Setup and TestingIn terms of setup, the Solo Bar Plus is very straightforward and once you have decided where to position the soundbar all you need to do is connect your various devices. Since the Arcam has four HDMI inputs, two digital inputs, an analogue input and built-in Bluetooth, that should cover the majority of sources found in the normal living room. In testing we connected a Freeview PVR, a Blu-ray player, a PS4 and an Apple TV to the HDMI inputs and we connected our iPhone 6 to the Solo Bar Plus using the Bluetooth receiver.
Once we had everything connected we plugged the setup microphone into the mic socket at the rear of soundbar and attached it to a tripod which we placed in the main listening position. We then ran the auto setup feature which generates special calibration tones that are picked up by the microphone. The Solo Bar then analyses these signals and computes speaker levels and any resonant frequencies in the room that need to be controlled via filters.
If you're using the Solo Sub, or any other subwoofer, then you should start by choosing the best position in the room. You will often find that placing the sub near a wall or in a corner will boost the efficiency and deliver a cleaner low frequency performance but every room is different so some experimentation may be required. Although the Solo Sub can connect wirelessly to the Solo Bar, it will still need a power socket, so bear that in mind, and it's often the case that you only have a limited number of places to actually position the sub anyway.

**Data entries:**
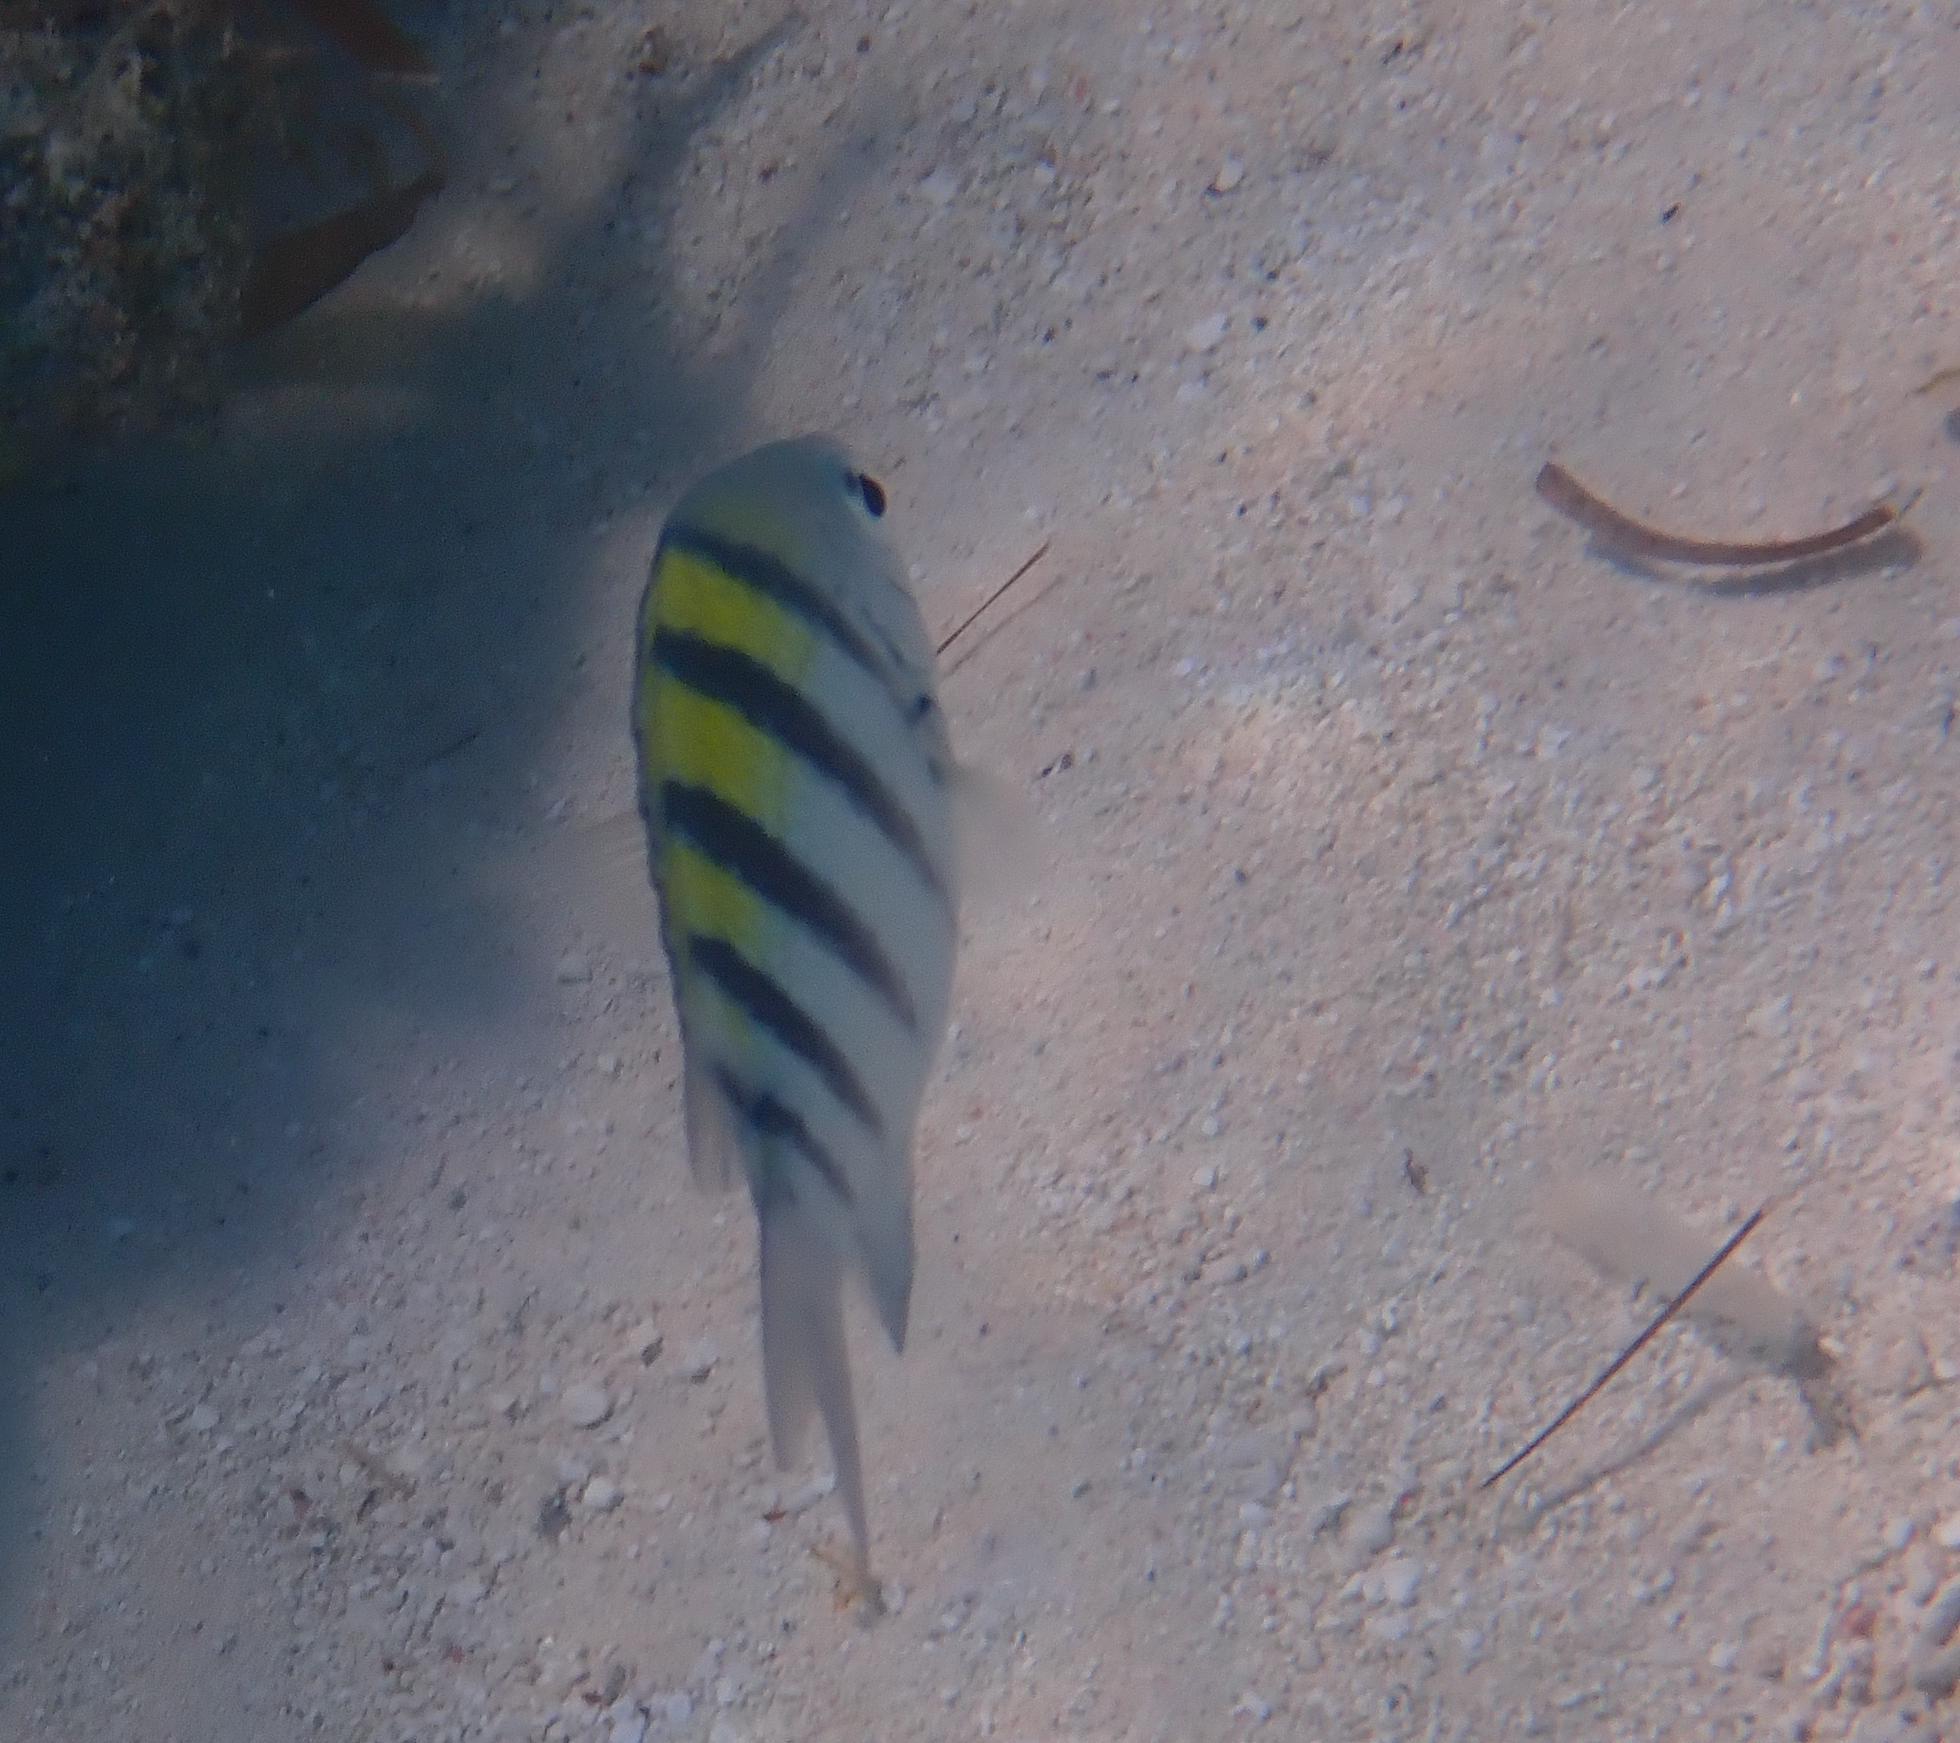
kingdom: Animalia
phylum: Chordata
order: Perciformes
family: Pomacentridae
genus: Abudefduf
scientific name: Abudefduf saxatilis
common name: Sergeant major
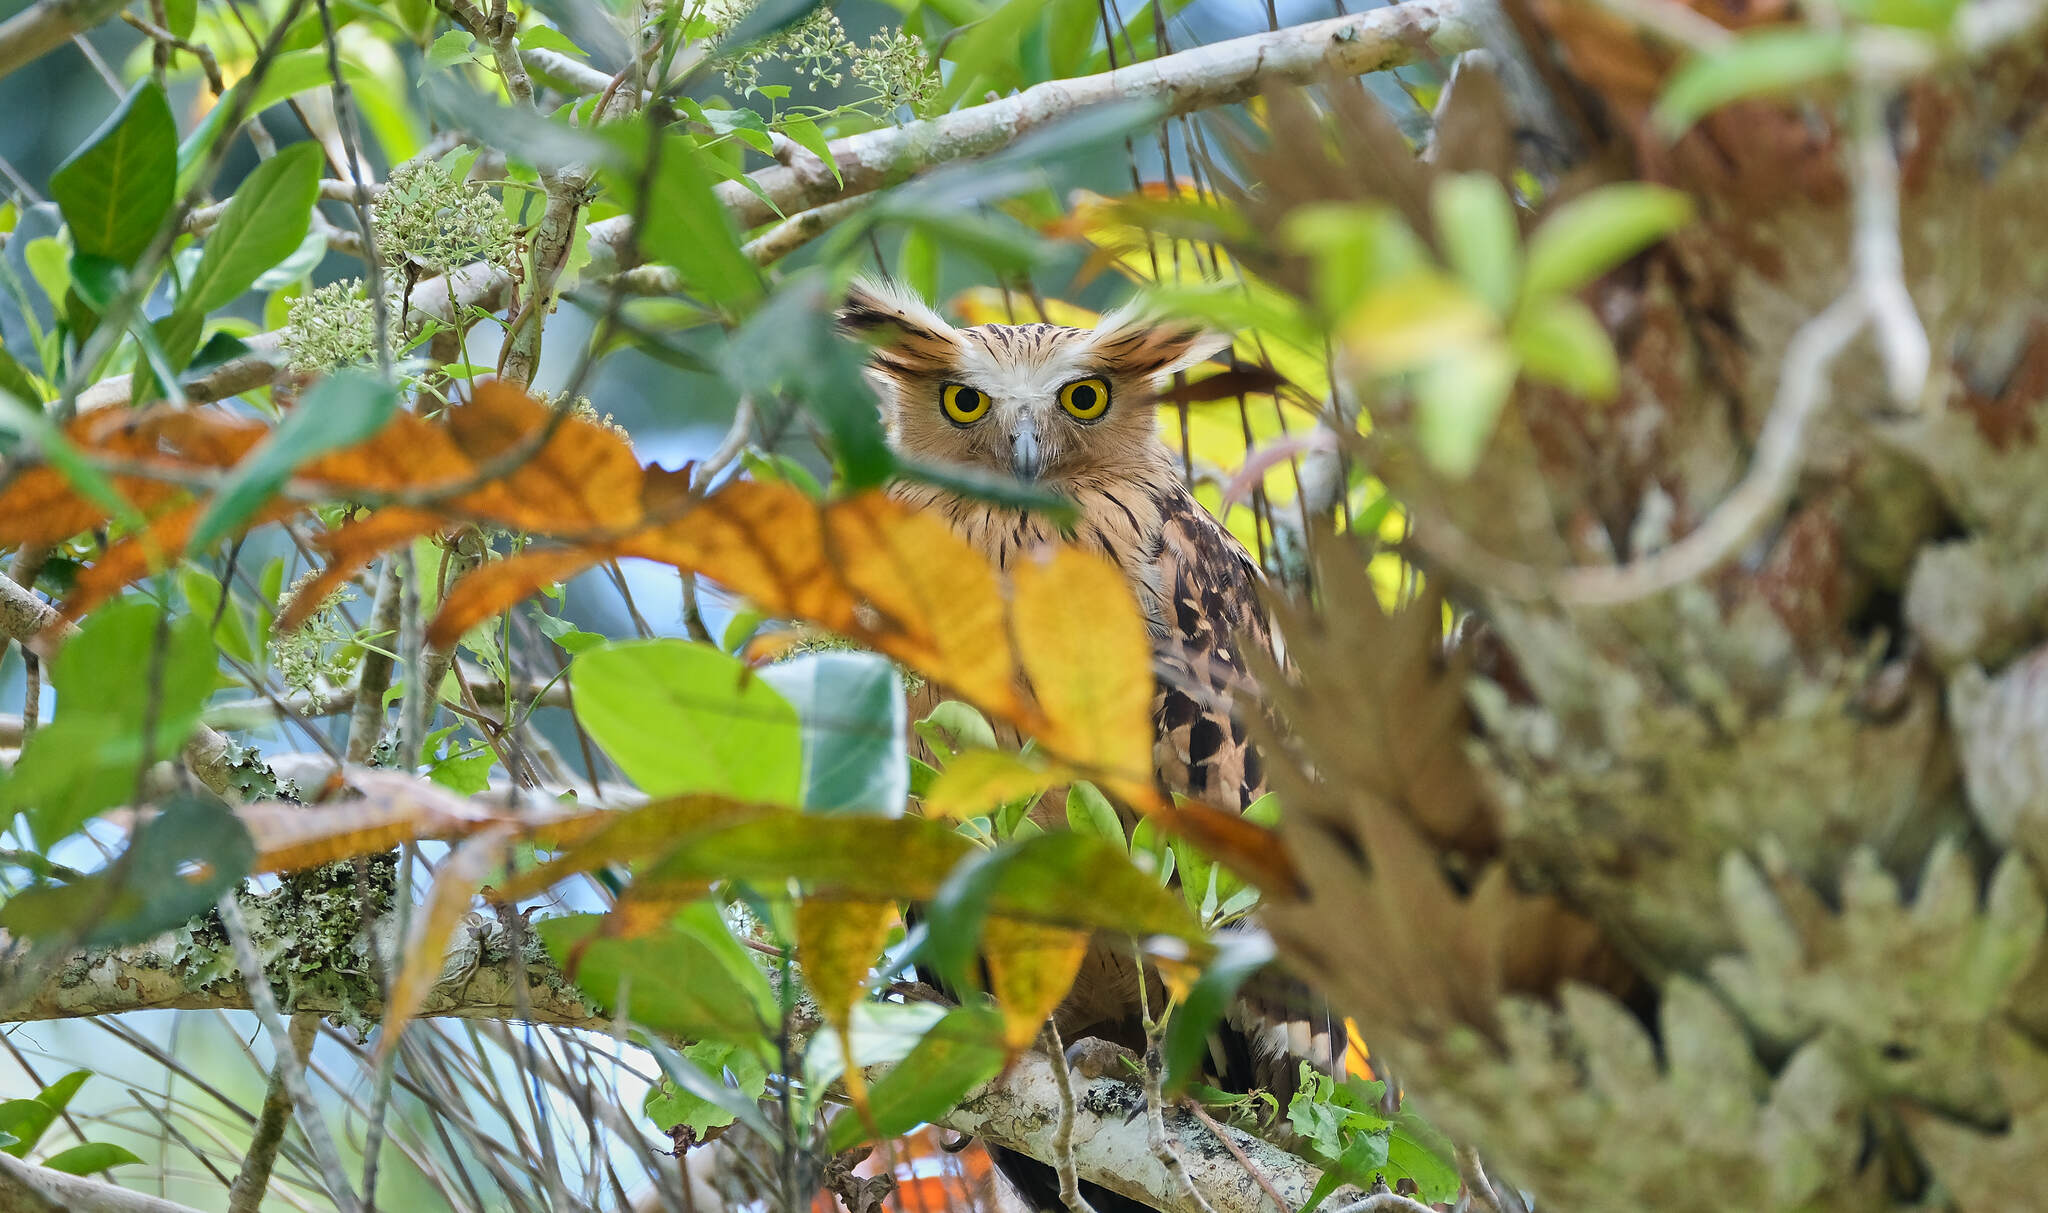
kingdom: Animalia
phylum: Chordata
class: Aves
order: Strigiformes
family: Strigidae
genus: Ketupa
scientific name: Ketupa ketupu
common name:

**Required work:**
a - In the soundbar review, how many HDMI inputs does the Arcam have?
b - Carry on writing the soundbar review from the point where the passage ends.
The data has no part in this.

**Answers by task:**
a - It has four HDMI inputs.

b -
Once you have decided on the best place for the Solo Sub you can set the initial settings recommended by Arcam or, for another sub, set the level/gain control to the mid-way point and the crossover to around 80Hz. After that you just run the auto setup as before but this time the software will also take into account the crossover frequency of the sub, along with the speaker levels and room resonances. In terms of test material we had broadcast TV via the Freeview PVR, Blu-rays, DVDs and CDs via the Blu-ray player, games and NOW TV via the PS4, Netflix and music via the Apple TV and music via our iPhone 6.
Arcam Solo Bar Plus & Solo Sub Review Video
Sound QualityFirst off the Solo Bar Plus is a great sounding performer, although since we didn't get a chance to review the original Solo Bar we don't know how much difference the subtle re-voicing and firmware tweaks have made. However there's no denying that the larger size of the soundbar and thus the bigger drivers it uses definitely pay dividends. The Solo Bar has a wide and open front soundstage that allows it to handle music like a dedicated stereo system. The positioning of the drivers and tweeters, along with the overall width of the soundbar itself, results in a great sense of stereo separation. The four 4" woofers mean that the mid-range remains detailed and the overall sound has a nice sense of clarity, whilst the two 1" tweeters mean the higher frequencies are reproduced without sounding bright or sibilant.
The Solo Bar's ability to localise sounds and instruments across the front soundstage is impressive but it also kept dialogue both clear and centred. The result was that when listening to music the Solo Bar had an impressively audiophile quality, whilst TV programs remained nicely balanced. Squeeze's new album Cradle to the Grave sound lovely on the Solo Bar, regardless of whether we listened via CD, our home network or from our iPhone 6 over Bluetooth. The soundbar did a great job of delivering the music and picking out the subtle instrumentation. The same was true of Don Henley's new country-inspired album Cass County, where the singer's wonderfully melancholy vocals are delivered with a sense of grace. It's not often that a soundbar can hold its own as a method of listening to music but the Solo Bar Plus definitely falls into that category.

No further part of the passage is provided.